Systematic and Realistic Testing in Simulation of Control Code for Robots in Collaborative Human-Robot Interactions
This addresses safety assurance for robotic assistants in industries like manufacturing and home care, but it is incremental as it builds on existing simulation and verification methods.
The paper tackled the problem of verifying safety and functionality in robotic systems for collaborative human-robot interactions by proposing Coverage-Driven Verification (CDV) with a two-tiered test generation approach, achieving a very high degree of automation in simulation-based verification.
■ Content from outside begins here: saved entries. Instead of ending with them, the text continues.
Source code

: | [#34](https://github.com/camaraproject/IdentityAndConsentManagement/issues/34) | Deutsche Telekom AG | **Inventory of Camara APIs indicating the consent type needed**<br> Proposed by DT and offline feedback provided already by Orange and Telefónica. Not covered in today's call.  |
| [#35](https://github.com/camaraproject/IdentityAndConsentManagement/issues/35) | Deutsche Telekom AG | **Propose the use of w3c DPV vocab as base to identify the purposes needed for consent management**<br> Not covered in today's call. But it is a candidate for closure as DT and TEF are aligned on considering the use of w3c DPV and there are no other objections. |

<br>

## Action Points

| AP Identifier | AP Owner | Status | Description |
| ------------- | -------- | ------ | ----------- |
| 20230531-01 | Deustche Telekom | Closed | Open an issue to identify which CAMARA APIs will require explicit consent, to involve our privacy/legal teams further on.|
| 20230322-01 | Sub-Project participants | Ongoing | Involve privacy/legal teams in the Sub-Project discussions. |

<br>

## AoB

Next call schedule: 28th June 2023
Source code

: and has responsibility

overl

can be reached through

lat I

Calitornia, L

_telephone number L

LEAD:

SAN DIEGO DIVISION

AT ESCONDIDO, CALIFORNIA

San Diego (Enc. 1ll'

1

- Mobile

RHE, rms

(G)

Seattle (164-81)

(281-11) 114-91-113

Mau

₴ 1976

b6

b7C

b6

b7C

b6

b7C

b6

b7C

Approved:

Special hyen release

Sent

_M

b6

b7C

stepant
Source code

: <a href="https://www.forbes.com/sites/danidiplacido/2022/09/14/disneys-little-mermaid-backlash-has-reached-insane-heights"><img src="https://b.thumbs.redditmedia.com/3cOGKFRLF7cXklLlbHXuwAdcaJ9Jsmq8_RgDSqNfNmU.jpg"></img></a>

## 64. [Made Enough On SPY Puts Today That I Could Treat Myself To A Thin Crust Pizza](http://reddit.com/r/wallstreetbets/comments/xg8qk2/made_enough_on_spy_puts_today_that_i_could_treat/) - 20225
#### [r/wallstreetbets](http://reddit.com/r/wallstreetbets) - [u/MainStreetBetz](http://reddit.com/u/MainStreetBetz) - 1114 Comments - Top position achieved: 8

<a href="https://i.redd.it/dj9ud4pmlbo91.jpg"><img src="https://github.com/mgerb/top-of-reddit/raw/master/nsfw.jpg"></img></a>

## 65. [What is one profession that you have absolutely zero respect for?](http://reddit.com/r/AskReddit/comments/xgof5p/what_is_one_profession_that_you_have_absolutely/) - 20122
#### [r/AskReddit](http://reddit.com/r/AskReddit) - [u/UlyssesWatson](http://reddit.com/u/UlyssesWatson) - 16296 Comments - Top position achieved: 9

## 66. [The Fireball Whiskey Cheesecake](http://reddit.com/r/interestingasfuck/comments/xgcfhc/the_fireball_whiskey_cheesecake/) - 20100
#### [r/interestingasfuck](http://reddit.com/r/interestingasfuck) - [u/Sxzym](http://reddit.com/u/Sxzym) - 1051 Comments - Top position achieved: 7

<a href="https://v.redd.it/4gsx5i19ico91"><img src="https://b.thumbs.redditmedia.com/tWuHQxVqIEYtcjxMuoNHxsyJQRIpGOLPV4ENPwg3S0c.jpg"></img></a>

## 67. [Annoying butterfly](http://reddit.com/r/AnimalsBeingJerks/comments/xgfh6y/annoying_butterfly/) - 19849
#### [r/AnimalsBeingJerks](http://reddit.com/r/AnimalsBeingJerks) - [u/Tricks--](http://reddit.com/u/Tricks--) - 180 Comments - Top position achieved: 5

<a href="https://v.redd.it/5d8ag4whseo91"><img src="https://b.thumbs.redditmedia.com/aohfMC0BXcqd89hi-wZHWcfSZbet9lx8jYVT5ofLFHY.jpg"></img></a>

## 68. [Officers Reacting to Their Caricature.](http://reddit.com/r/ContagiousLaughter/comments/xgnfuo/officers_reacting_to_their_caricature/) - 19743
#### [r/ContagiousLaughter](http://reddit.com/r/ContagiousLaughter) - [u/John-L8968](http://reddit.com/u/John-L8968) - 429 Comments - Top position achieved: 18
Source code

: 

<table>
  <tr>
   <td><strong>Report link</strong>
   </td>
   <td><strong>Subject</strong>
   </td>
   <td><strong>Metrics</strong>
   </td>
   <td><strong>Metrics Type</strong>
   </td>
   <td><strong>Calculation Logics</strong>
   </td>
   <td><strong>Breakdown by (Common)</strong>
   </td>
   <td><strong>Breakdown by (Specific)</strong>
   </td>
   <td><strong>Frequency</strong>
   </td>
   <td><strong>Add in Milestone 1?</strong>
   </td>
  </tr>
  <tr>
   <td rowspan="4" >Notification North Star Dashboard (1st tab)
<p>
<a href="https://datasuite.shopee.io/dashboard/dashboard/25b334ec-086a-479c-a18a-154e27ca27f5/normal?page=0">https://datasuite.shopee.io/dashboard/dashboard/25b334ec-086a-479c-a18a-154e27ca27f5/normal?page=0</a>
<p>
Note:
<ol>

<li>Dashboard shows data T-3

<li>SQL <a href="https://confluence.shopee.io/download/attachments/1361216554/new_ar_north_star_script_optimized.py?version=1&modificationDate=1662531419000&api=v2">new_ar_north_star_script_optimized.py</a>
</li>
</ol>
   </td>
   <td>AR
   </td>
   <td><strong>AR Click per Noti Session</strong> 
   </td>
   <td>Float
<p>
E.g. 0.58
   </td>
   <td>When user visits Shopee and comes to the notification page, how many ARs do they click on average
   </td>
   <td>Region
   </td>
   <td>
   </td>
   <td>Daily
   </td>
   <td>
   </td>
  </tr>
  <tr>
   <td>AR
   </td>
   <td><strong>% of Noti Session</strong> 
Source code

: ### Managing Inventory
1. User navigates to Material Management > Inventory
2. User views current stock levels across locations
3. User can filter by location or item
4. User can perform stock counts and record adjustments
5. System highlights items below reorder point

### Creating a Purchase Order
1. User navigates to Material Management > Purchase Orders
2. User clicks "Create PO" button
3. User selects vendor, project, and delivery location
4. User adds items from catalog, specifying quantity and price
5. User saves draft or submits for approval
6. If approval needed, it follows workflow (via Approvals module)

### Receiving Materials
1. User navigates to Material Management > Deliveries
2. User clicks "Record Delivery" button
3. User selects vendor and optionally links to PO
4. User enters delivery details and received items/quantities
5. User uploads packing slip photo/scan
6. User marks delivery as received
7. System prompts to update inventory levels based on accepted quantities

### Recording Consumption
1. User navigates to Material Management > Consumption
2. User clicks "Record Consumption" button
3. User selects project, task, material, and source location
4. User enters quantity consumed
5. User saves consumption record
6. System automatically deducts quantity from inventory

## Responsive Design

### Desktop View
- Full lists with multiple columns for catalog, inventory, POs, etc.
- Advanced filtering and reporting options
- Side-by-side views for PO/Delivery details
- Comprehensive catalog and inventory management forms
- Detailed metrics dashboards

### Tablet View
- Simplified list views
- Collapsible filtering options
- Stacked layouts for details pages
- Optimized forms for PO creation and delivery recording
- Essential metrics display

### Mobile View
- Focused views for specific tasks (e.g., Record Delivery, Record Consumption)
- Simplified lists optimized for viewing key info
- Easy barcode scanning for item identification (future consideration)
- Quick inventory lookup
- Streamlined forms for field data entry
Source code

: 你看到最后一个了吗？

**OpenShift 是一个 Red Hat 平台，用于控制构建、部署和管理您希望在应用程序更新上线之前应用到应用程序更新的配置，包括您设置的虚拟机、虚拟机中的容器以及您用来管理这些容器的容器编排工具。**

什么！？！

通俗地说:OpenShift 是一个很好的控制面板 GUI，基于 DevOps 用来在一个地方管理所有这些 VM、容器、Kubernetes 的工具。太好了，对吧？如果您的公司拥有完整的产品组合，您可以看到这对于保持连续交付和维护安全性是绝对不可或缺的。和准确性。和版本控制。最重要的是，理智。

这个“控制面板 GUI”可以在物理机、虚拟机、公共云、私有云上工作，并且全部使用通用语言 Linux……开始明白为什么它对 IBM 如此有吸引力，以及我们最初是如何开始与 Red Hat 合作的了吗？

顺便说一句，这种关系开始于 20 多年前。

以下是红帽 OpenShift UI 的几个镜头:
Industries such as flexible manufacturing and home care will be transformed by the presence of robotic assistants. Assurance of safety and functional soundness for these robotic systems will require rigorous verification and validation. We propose testing in simulation using Coverage-Driven Verification (CDV) to guide the testing process in an automatic and systematic way. We use a two-tiered test generation approach, where abstract test sequences are computed first and then concretized (e.g., data and variables are instantiated), to reduce the complexity of the test generation problem. To demonstrate the effectiveness of our approach, we developed a testbench for robotic code, running in ROS-Gazebo, that implements an object handover as part of a human-robot interaction (HRI) task. Tests are generated to stimulate the robot's code in a realistic manner, through stimulating the human, environment, sensors, and actuators in simulation. We compare the merits of unconstrained, constrained and model-based test generation in achieving thorough exploration of the code under test, and interesting combinations of human-robot interactions. Our results show that CDV combined with systematic test generation achieves a very high degree of automation in simulation-based verification of control code for robots in HRI.